Data listing below:

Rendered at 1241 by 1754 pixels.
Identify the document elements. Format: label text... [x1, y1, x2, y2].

End of Data listing.
Data listing below:

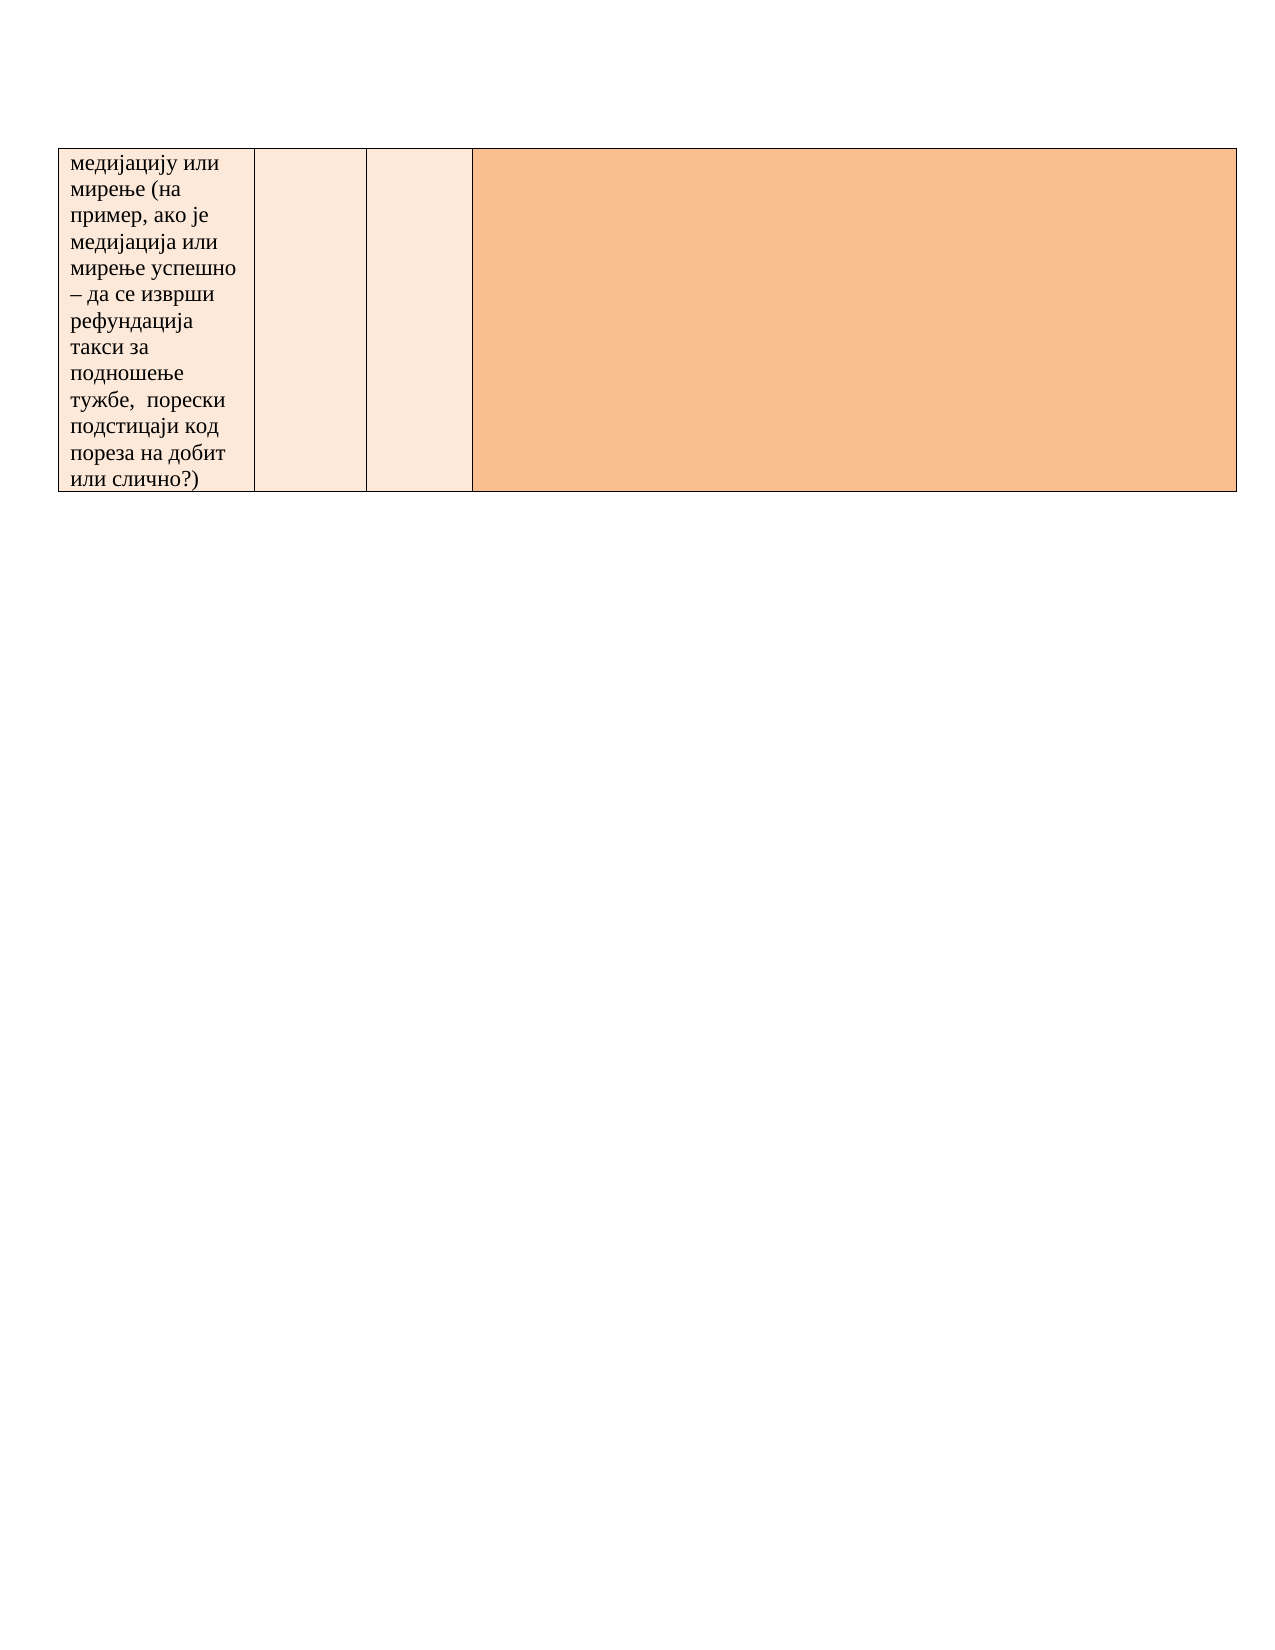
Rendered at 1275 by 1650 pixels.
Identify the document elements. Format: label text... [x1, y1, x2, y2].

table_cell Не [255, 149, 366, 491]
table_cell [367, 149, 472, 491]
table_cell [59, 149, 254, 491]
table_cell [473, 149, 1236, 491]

End of Data listing.

● **The task**
When a line of the material above contains the string "pixels", it counts. State the total and nothing more.

● **Response area**
2